The Doctors joke that those masks make them uneasy. “When you get on the plane and half the people have masks on, that’s when I get scared,” says plastic surgeon Dr. Andrew Ordon. OB/GYN Dr. Nita Landry says she always wonders “are they trying to protect themselves from me, or me from them?!”
Dermatologist Dr. Sonia Batra shares that there is actually a purpose for those masks. A study from the International Journal of Infectious Disease found that those masks were extremely effective in the prevention of the spread of the flu. She says that since most flus are viral, they can be spread by the drop of saliva. “Think about it as a barrier in both directions.”
Since so many respiratory diseases are airborne, Dr. Ordon says to turn the air vents on a plane straight down to help the droplets fall straight toward the ground.
Dr. Batra shares another study from PNAS which looked at the spread of the flu in relation to where people sat on a plane and how often they went to the restroom. The scientific study had researchers take five flights from Atlanta to the West Coast, four of which were during flu season. They measured the number of interactions people had in each seat – aisle, middle and window – and how long people took in the bathroom (and which bathroom, front or back, they went to).
They did a huge algorithm and the statistics showed that 80% of aisle seat occupants got up, 62% of the middle seat, and 43% of the window seat. The end results showed that you are least likely to get sick if you sit in a window seat because you don’t get up and have as much contact with as many people.
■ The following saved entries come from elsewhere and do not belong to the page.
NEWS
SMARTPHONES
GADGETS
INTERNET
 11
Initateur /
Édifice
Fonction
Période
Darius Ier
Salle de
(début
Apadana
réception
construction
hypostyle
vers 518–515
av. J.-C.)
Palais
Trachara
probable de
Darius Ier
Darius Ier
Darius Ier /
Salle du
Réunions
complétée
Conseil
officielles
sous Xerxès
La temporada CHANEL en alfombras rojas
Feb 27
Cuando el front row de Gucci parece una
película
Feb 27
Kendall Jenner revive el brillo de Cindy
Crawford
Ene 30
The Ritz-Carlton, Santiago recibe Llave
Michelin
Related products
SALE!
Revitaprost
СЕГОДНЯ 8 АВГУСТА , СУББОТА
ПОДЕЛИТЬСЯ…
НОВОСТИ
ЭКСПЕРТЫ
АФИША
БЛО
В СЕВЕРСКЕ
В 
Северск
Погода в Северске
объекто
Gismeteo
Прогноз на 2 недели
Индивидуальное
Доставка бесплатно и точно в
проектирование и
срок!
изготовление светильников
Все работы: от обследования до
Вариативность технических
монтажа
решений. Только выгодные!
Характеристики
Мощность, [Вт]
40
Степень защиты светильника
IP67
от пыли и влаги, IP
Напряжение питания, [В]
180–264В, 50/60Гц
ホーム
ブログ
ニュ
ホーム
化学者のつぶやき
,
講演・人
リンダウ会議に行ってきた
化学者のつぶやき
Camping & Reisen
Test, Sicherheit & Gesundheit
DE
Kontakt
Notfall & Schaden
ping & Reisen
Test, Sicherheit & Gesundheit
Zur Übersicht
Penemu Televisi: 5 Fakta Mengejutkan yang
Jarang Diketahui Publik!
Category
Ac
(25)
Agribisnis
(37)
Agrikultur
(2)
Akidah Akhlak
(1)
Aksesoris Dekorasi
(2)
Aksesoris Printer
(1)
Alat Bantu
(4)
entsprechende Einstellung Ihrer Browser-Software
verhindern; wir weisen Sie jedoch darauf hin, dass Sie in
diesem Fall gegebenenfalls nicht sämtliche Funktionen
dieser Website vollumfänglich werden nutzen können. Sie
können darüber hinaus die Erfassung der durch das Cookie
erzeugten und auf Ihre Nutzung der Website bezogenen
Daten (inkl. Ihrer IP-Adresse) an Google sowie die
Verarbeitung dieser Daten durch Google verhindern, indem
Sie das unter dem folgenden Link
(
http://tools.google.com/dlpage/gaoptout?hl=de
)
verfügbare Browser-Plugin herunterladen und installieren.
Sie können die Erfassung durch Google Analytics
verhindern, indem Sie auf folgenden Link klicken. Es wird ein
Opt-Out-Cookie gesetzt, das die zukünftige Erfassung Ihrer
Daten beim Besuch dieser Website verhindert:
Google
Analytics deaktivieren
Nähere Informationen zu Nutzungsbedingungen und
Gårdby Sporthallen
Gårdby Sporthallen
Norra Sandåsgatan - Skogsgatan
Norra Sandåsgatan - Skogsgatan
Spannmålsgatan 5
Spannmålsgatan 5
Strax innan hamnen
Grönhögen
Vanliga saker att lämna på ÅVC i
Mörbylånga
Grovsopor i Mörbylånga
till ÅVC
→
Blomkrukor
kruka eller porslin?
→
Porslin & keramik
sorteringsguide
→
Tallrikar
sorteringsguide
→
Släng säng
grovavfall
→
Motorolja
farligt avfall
Vivica A. Fox asks, does it make a difference if you use sanitizing wipes to wipe down all around you when you sit down on the plane? Dr. Batra says that yes, and she is that crazy lady who does that! She read a horrifying study that found strains of E. coli and staph live up to 72 hours on the seatback pocket in front of you, the tray table, and the side arms.
Dr. Ordon sums it up, where you sit on the plane counts, and don’t be afraid to wipe down those seats!